One of the other big challenges I help companies like Salesforce and Box with is getting their reps to actually get on the phones. Most of them, especially the younger generation, focus most of their time on e-mail and rarely pick up the phones. It’s obvious why since it is getting less and less likely that people will even pick up the phone or listen to e-mails but it is still a very effective part of an overall contact strategy that helps improve response rates. I work with the reps to develop effective messaging and give them the confidence to pick up the phone and call an executive with purpose. It’s about having a reason for your call, a short and sweet value proposition and knowing what you’re asking for. We have a lot of fun and see some great results when we do call blitzes to proactive the techniques.
Heather: How can sales people be more effective?
John: With most reps time management is a challenge and it’s mainly because we are all over the place. Multitasking is actually a bad thing. There’s a book called “The Myth of Multitasking” which talks about how your brain can really only focus on one thing that the same time and when we try to focus on multiple things we get less efficient with our ability to manage them. The more we focus, the more efficient we get. Blocking and tackling is the way to win.
The three things I talk about as it relates to time management and being efficient are goal setting, prioritization and focus. If you set good (SMART) goals, prioritize them appropriately and focus on specific activities for a period of time then time management actually becomes quite manageable.
EXAMPLE: I try to do things in hour chunks. I’ll make calls for an hour and then do research for an hour and then do admin work for an hour and so on. If I focus on one activity for an hour I tend to build momentum and get more efficient with it as I go. It also allows me to see if that specific activity produces positive results.
Heather: What’s the difference between confidence and ego in sales?

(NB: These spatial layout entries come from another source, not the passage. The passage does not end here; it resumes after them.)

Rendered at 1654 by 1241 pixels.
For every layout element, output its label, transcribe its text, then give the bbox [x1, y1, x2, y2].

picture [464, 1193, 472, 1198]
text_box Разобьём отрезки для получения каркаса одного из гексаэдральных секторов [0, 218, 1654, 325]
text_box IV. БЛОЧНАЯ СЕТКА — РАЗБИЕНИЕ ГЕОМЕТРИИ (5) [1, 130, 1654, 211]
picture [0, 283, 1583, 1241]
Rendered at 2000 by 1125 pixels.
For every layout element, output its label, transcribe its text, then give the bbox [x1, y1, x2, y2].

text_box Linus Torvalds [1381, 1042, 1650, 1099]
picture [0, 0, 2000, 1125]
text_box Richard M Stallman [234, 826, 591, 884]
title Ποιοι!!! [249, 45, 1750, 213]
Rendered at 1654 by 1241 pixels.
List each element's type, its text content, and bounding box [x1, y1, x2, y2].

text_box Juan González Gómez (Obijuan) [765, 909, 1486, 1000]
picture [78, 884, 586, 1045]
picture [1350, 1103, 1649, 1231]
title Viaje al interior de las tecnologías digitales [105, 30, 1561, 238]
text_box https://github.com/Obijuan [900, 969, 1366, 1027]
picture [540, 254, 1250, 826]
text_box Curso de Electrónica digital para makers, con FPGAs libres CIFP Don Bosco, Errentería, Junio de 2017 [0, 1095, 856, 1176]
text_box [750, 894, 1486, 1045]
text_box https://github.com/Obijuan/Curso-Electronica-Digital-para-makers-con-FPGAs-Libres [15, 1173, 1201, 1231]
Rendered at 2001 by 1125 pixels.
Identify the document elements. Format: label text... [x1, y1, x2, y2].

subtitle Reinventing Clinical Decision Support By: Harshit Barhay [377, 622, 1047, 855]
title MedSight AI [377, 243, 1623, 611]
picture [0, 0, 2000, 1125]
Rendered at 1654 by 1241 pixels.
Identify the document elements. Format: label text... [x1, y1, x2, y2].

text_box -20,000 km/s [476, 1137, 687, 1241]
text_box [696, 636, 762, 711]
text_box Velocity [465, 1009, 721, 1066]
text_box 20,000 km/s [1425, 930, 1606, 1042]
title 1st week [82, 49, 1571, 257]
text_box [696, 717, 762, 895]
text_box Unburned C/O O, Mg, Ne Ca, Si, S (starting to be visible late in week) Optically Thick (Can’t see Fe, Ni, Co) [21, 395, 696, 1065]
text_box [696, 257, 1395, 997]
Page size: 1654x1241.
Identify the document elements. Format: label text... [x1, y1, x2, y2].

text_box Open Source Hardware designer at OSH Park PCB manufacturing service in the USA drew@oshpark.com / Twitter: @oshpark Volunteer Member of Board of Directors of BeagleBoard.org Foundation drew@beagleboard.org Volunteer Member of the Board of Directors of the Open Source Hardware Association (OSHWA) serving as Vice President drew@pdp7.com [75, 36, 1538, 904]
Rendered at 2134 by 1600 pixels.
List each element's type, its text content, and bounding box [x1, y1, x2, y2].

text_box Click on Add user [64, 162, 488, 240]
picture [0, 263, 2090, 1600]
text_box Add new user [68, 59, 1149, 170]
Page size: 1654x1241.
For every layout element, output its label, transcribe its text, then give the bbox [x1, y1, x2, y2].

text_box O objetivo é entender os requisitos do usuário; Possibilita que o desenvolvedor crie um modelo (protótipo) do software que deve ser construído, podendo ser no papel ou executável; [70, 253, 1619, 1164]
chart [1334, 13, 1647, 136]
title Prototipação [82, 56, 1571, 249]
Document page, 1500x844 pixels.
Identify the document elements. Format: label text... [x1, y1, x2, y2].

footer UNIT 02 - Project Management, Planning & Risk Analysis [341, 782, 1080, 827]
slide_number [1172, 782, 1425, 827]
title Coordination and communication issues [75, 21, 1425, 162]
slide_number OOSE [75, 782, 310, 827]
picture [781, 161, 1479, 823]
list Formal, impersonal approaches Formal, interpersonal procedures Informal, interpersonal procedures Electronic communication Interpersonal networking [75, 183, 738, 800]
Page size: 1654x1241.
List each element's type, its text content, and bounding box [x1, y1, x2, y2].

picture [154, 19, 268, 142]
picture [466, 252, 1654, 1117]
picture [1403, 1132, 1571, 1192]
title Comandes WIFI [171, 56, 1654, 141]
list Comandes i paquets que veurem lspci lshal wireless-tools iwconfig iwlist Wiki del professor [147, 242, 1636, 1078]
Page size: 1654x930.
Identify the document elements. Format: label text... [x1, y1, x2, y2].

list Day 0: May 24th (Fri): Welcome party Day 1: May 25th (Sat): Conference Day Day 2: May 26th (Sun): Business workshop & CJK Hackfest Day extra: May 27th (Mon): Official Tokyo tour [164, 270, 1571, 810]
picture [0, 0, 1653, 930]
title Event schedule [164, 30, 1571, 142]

John: There is a fine line but a big difference between confidence and ego and you know each of them when you see them. You’re typically repelled by someone with ego and attracted to someone with confidence.
One of the core differences between confidence and ego in my opinion is about focusing on others instead of yourself. Sales reps with ego tend to talk about themselves a lot and how great they are or their company is and will try to sell anyone anything because they can. The reps with confidence tend to be genuinely inquisitive about the client and only tend to push when they know they are the right fit and can make a difference.
Ego is when you tell everyone how good you are. Confidence is when you know how good you are but don’t need to say anything.
Heather: How do you use InsideView to prospect?
John: InsideView is great way for me to keep on top of what is happening with my clients and prospects without trying too hard.
I use InsideView to follow my clients like Salesforce and get alerted when something of interest is happening with their business. For example, if I had to proactively keep up to date on what Salesforce was doing it would be a full time job. They seem to acquire a new company or launch a new product once a week. With InsideView I can set it up so I get an e-mail once a day with everything that is going on with them and stay up to date.
I do the same with prospects. I follow all my top prospects on InsideView so I can be alerted on events that are happening with their business. I use these events to make connections to and as reasons to reach out to them.